Der Kurs von Bitcoin steigt rasant. IT-Professor Roman Beck sagt im Interview am Morgen, die Technik dahinter - die Blockchain - sollte auch deutsche Politiker interessieren.

Von Christoph Behrens

Roman Beck erforscht an der IT-Universität Kopenhagen unter anderem die Anwendungen von Blockchains und leitet das "European Blockchain Center". Zuvor lehrte der Informatiker an der Goethe-Universität Frankfurt.

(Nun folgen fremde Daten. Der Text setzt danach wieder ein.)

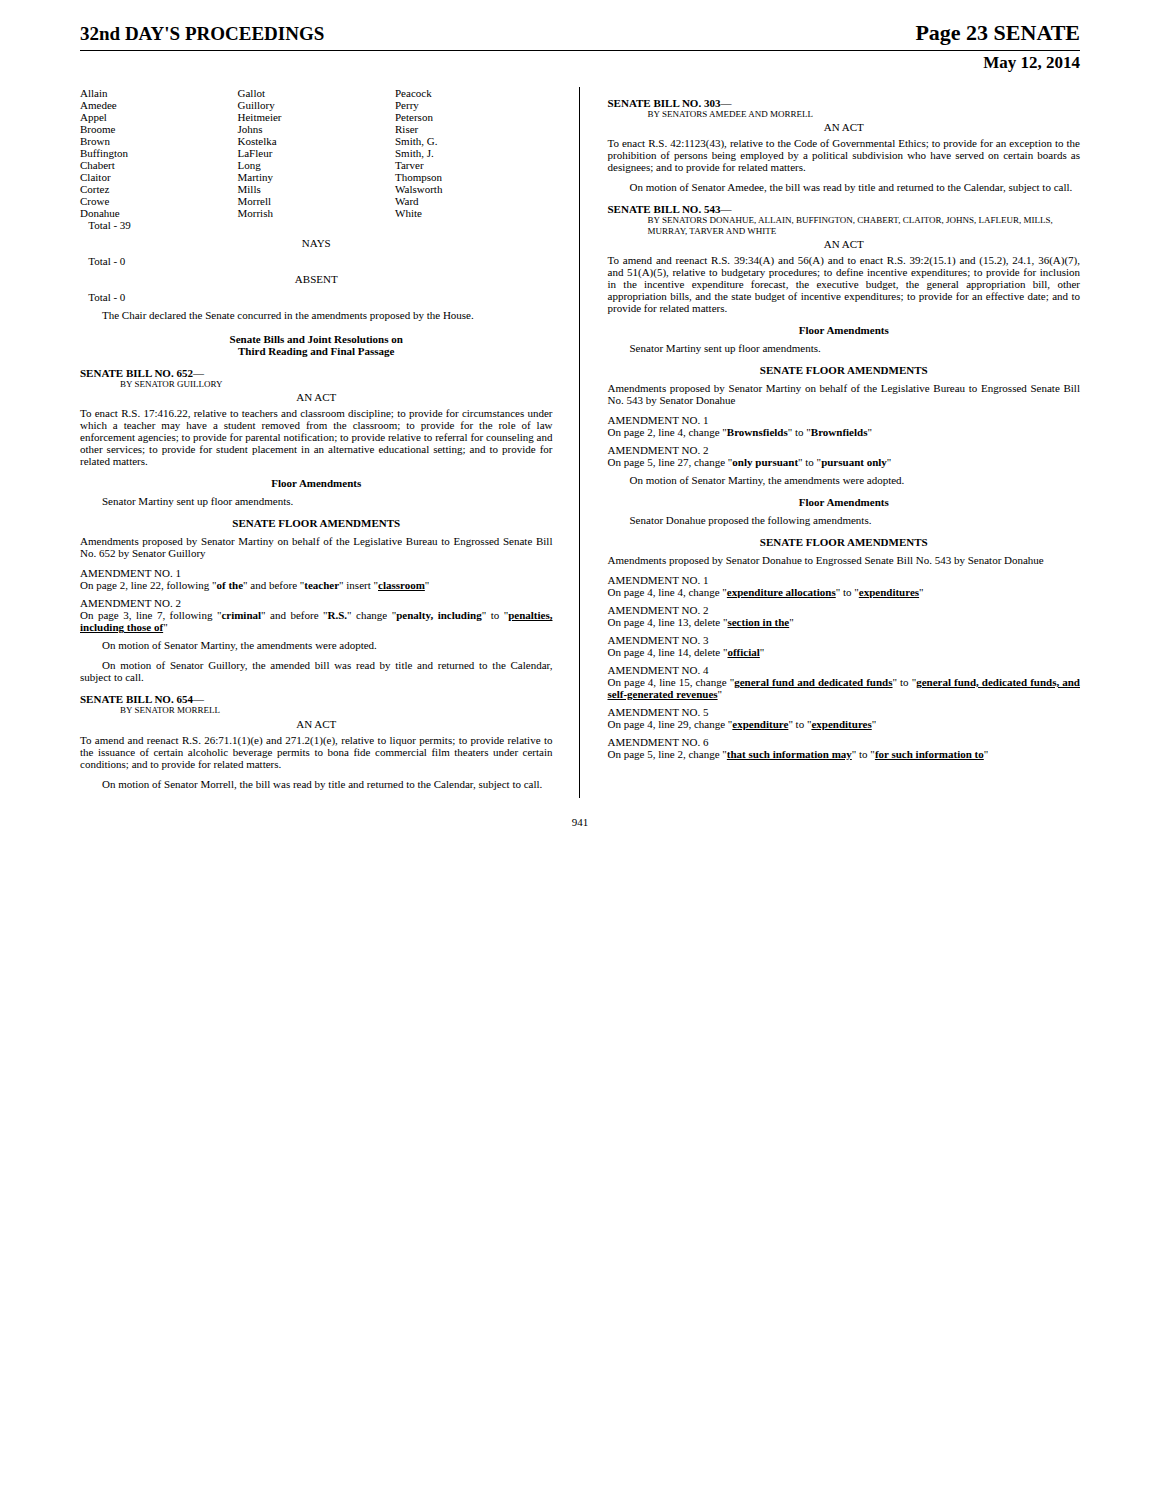32nd DAY'S PROCEEDINGS
Page 23 SENATE
May 12, 2014
| Allain | Gallot | Peacock |
| Amedee | Guillory | Perry |
| Appel | Heitmeier | Peterson |
| Broome | Johns | Riser |
| Brown | Kostelka | Smith, G. |
| Buffington | LaFleur | Smith, J. |
| Chabert | Long | Tarver |
| Claitor | Martiny | Thompson |
| Cortez | Mills | Walsworth |
| Crowe | Morrell | Ward |
| Donahue | Morrish | White |
| Total - 39 | | |
NAYS
Total - 0
ABSENT
Total - 0
The Chair declared the Senate concurred in the amendments proposed by the House.
Senate Bills and Joint Resolutions on
Third Reading and Final Passage
SENATE BILL NO. 652—
BY SENATOR GUILLORY
AN ACT
To enact R.S. 17:416.22, relative to teachers and classroom discipline; to provide for circumstances under which a teacher may have a student removed from the classroom; to provide for the role of law enforcement agencies; to provide for parental notification; to provide relative to referral for counseling and other services; to provide for student placement in an alternative educational setting; and to provide for related matters.
Floor Amendments
Senator Martiny sent up floor amendments.
SENATE FLOOR AMENDMENTS
Amendments proposed by Senator Martiny on behalf of the Legislative Bureau to Engrossed Senate Bill No. 652 by Senator Guillory
AMENDMENT NO. 1
On page 2, line 22, following "of the" and before "teacher" insert "classroom"
AMENDMENT NO. 2
On page 3, line 7, following "criminal" and before "R.S." change "penalty, including" to "penalties, including those of"
On motion of Senator Martiny, the amendments were adopted.
On motion of Senator Guillory, the amended bill was read by title and returned to the Calendar, subject to call.
SENATE BILL NO. 654—
BY SENATOR MORRELL
AN ACT
To amend and reenact R.S. 26:71.1(1)(e) and 271.2(1)(e), relative to liquor permits; to provide relative to the issuance of certain alcoholic beverage permits to bona fide commercial film theaters under certain conditions; and to provide for related matters.
On motion of Senator Morrell, the bill was read by title and returned to the Calendar, subject to call.
SENATE BILL NO. 303—
BY SENATORS AMEDEE AND MORRELL
AN ACT
To enact R.S. 42:1123(43), relative to the Code of Governmental Ethics; to provide for an exception to the prohibition of persons being employed by a political subdivision who have served on certain boards as designees; and to provide for related matters.
On motion of Senator Amedee, the bill was read by title and returned to the Calendar, subject to call.
SENATE BILL NO. 543—
BY SENATORS DONAHUE, ALLAIN, BUFFINGTON, CHABERT, CLAITOR, JOHNS, LAFLEUR, MILLS, MURRAY, TARVER AND WHITE
AN ACT
To amend and reenact R.S. 39:34(A) and 56(A) and to enact R.S. 39:2(15.1) and (15.2), 24.1, 36(A)(7), and 51(A)(5), relative to budgetary procedures; to define incentive expenditures; to provide for inclusion in the incentive expenditure forecast, the executive budget, the general appropriation bill, other appropriation bills, and the state budget of incentive expenditures; to provide for an effective date; and to provide for related matters.
Floor Amendments
Senator Martiny sent up floor amendments.
SENATE FLOOR AMENDMENTS
Amendments proposed by Senator Martiny on behalf of the Legislative Bureau to Engrossed Senate Bill No. 543 by Senator Donahue
AMENDMENT NO. 1
On page 2, line 4, change "Brownsfields" to "Brownfields"
AMENDMENT NO. 2
On page 5, line 27, change "only pursuant" to "pursuant only"
On motion of Senator Martiny, the amendments were adopted.
Floor Amendments
Senator Donahue proposed the following amendments.
SENATE FLOOR AMENDMENTS
Amendments proposed by Senator Donahue to Engrossed Senate Bill No. 543 by Senator Donahue
AMENDMENT NO. 1
On page 4, line 4, change "expenditure allocations" to "expenditures"
AMENDMENT NO. 2
On page 4, line 13, delete "section in the"
AMENDMENT NO. 3
On page 4, line 14, delete "official"
AMENDMENT NO. 4
On page 4, line 15, change "general fund and dedicated funds" to "general fund, dedicated funds, and self-generated revenues"
AMENDMENT NO. 5
On page 4, line 29, change "expenditure" to "expenditures"
AMENDMENT NO. 6
On page 5, line 2, change "that such information may" to "for such information to"
941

Zum Hintergrund: Die Blockchain ist eine neue Art von Datenbank, die beispielsweise die Digitalwährung Bitcoin steuert. Bitcoin kann man sich wie ein sehr langes Buch vorstellen, das alle vergangenen Transaktionen mit der Währung enthält. Dieses Buch wird Blockchain genannt und permanent mit allen neuen Transaktionen fortgeschrieben. Damit niemand betrügen kann, liegt diese Datenbank aber nicht auf einem einzigen Computer oder Server, sondern verteilt auf sehr vielen Rechnern, die wie ein Netzwerk miteinander verbunden sind. Dadurch überwachen sich die Besitzer von Bitcoin gegenseitig, und es ist unmöglich, beispielsweise einen neuen Bitcoin unbemerkt hinzuzufügen. Auf so einer Blockchain lassen sich aber auch andere Daten speichern, beispielsweise wenn verschiedene Firmen sensible Geschäftsinformationen miteinander teilen wollen, die nicht verändert werden dürfen.

Interview am Morgen

Diese Interview-Reihe widmet sich aktuellen Themen und erscheint von Montag bis Freitag spätestens um 7.30 Uhr auf SZ.de. Alle Interviews hier.

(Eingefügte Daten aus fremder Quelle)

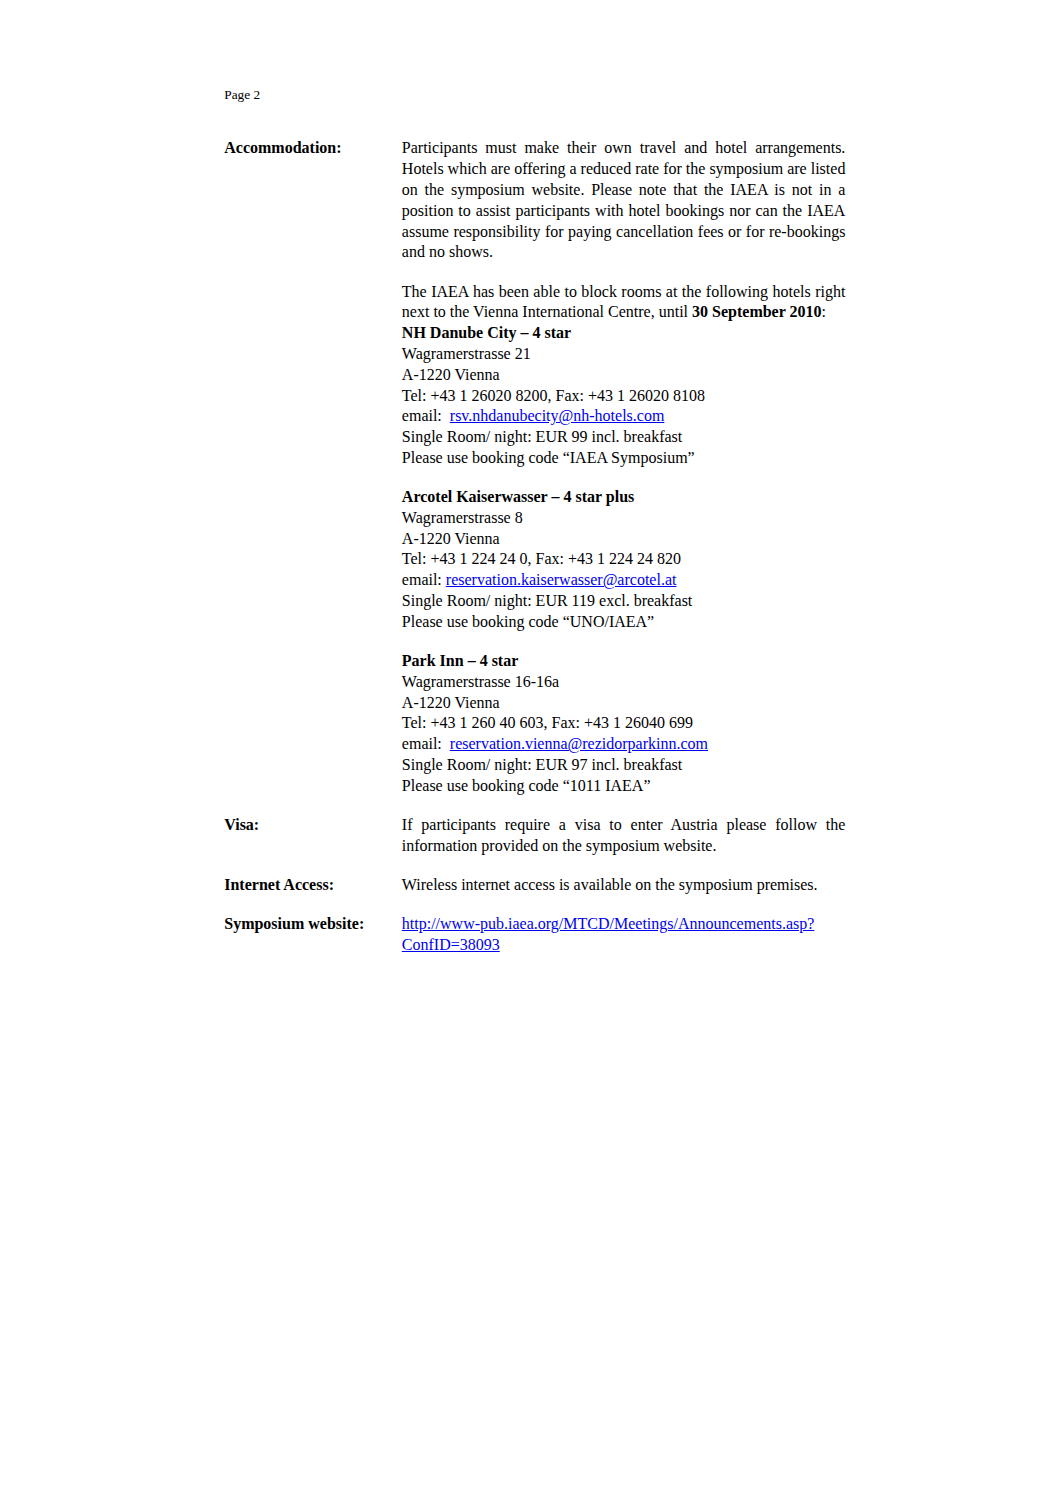Page 2
| Accommodation: | Participants must make their own travel and hotel arrangements. Hotels which are offering a reduced rate for the symposium are listed on the symposium website. Please note that the IAEA is not in a position to assist participants with hotel bookings nor can the IAEA assume responsibility for paying cancellation fees or for re-bookings and no shows. The IAEA has been able to block rooms at the following hotels right next to the Vienna International Centre, until 30 September 2010 : NH Danube City – 4 star Wagramerstrasse 21 A-1220 Vienna Tel: +43 1 26020 8200, Fax: +43 1 26020 8108 email: rsv.nhdanubecity@nh-hotels.com Single Room/ night: EUR 99 incl. breakfast Please use booking code “IAEA Symposium” Arcotel Kaiserwasser – 4 star plus Wagramerstrasse 8 A-1220 Vienna Tel: +43 1 224 24 0, Fax: +43 1 224 24 820 email: reservation.kaiserwasser@arcotel.at Single Room/ night: EUR 119 excl. breakfast Please use booking code “UNO/IAEA” Park Inn – 4 star Wagramerstrasse 16-16a A-1220 Vienna Tel: +43 1 260 40 603, Fax: +43 1 26040 699 email: reservation.vienna@rezidorparkinn.com Single Room/ night: EUR 97 incl. breakfast Please use booking code “1011 IAEA” |
| Visa: | If participants require a visa to enter Austria please follow the information provided on the symposium website. |
| Internet Access: | Wireless internet access is available on the symposium premises. |
| Symposium website: | http://www-pub.iaea.org/MTCD/Meetings/Announcements.asp?ConfID=38093 |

SZ: Die meisten großen Internetfirmen wie Apple und Google sitzen in den USA. Europa hat den Zug verpasst, mit dem Internet viel Geld zu verdienen. Verschlafen wir jetzt mit der Blockchain den nächsten großen Trend?

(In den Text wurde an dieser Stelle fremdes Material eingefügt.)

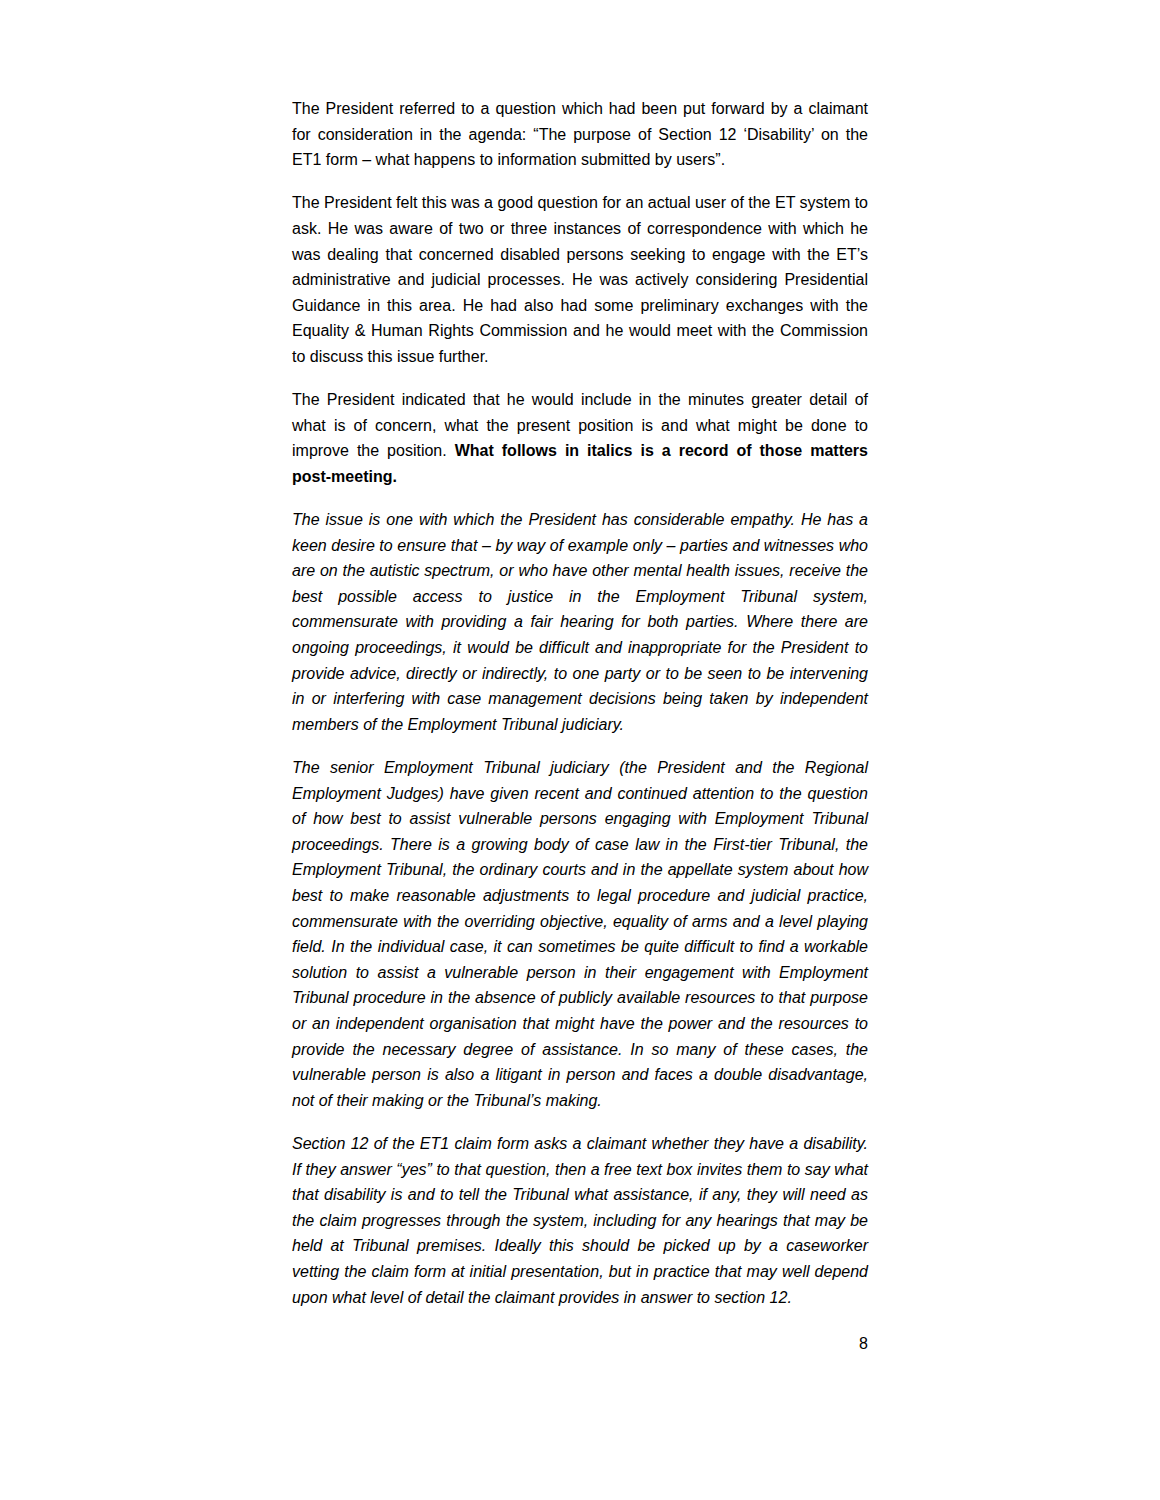The President referred to a question which had been put forward by a claimant for consideration in the agenda: “The purpose of Section 12 ‘Disability’ on the ET1 form – what happens to information submitted by users”.
The President felt this was a good question for an actual user of the ET system to ask. He was aware of two or three instances of correspondence with which he was dealing that concerned disabled persons seeking to engage with the ET’s administrative and judicial processes. He was actively considering Presidential Guidance in this area. He had also had some preliminary exchanges with the Equality & Human Rights Commission and he would meet with the Commission to discuss this issue further.
The President indicated that he would include in the minutes greater detail of what is of concern, what the present position is and what might be done to improve the position. What follows in italics is a record of those matters post-meeting.
The issue is one with which the President has considerable empathy. He has a keen desire to ensure that – by way of example only – parties and witnesses who are on the autistic spectrum, or who have other mental health issues, receive the best possible access to justice in the Employment Tribunal system, commensurate with providing a fair hearing for both parties. Where there are ongoing proceedings, it would be difficult and inappropriate for the President to provide advice, directly or indirectly, to one party or to be seen to be intervening in or interfering with case management decisions being taken by independent members of the Employment Tribunal judiciary.
The senior Employment Tribunal judiciary (the President and the Regional Employment Judges) have given recent and continued attention to the question of how best to assist vulnerable persons engaging with Employment Tribunal proceedings. There is a growing body of case law in the First-tier Tribunal, the Employment Tribunal, the ordinary courts and in the appellate system about how best to make reasonable adjustments to legal procedure and judicial practice, commensurate with the overriding objective, equality of arms and a level playing field. In the individual case, it can sometimes be quite difficult to find a workable solution to assist a vulnerable person in their engagement with Employment Tribunal procedure in the absence of publicly available resources to that purpose or an independent organisation that might have the power and the resources to provide the necessary degree of assistance. In so many of these cases, the vulnerable person is also a litigant in person and faces a double disadvantage, not of their making or the Tribunal’s making.
Section 12 of the ET1 claim form asks a claimant whether they have a disability. If they answer “yes” to that question, then a free text box invites them to say what that disability is and to tell the Tribunal what assistance, if any, they will need as the claim progresses through the system, including for any hearings that may be held at Tribunal premises. Ideally this should be picked up by a caseworker vetting the claim form at initial presentation, but in practice that may well depend upon what level of detail the claimant provides in answer to section 12.
8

Beck: Die Gefahr ist da. Anders als viele andere Technologien ist die Blockchain aber kein Thema, das vorrangig aus den USA, aus dem Silicon Valley kommt. Es handelt sich um eine wichtige Infrastruktur-Technologie, die nicht von den einschlägig bekannten Firmen betrieben wird. Da kristallisieren sich gerade Standorte heraus, an denen Innovationen der Blockchain der ersten Generation entstehen, also Bitcoin. Das ist eine Chance, Europa könnte sich hier etablieren. Aber das sag ich schon seit zwei Jahren, das Fenster schließt sich bereits wieder. Wir sind nicht schnell genug, andere Länder im Osten Europas sind deutlich aggressiver.

Bitte ein wenig Nachhilfe. Wie sieht die Weiterentwicklung von Bitcoin derzeit aus?

Ein Vordenker ist Vitalik Buterin, ein junger Mann mit russischen Wurzeln, der gemeinsam mit anderen Freidenkern verstanden hat, dass man aus der Bitcoin-Technologie mehr machen kann. Er hat mit "Ethereum" eine neue Blockchain entwickelt, die nicht nur Zahlungsverkehr ermöglicht - also eine Cryptowährung wie Bitcoin - sondern jedwede Form von Rechteübergang. Damit wird es möglich, Geschäftsvorgänge und Verträge zwischen Geschäftspartnern auf einer Blockchain abzuwickeln (lesen Sie in diesem Artikel mehr zu den Hintergründen der Technik und wie sie funktioniert). Seit es Ethereum gibt, setzt sich auch die Finanzindustrie ernsthaft mit dem Thema auseinander. Früher haben sie gesagt, das ist etwas für Kriminelle, die damit Drogengeschäfte im Darknet abwickeln, damit wollen wir nichts zu tun haben. Als Ethereum an den Markt ging, fand die erste ernsthafte inhaltliche Auseinandersetzung mit der Technologie statt.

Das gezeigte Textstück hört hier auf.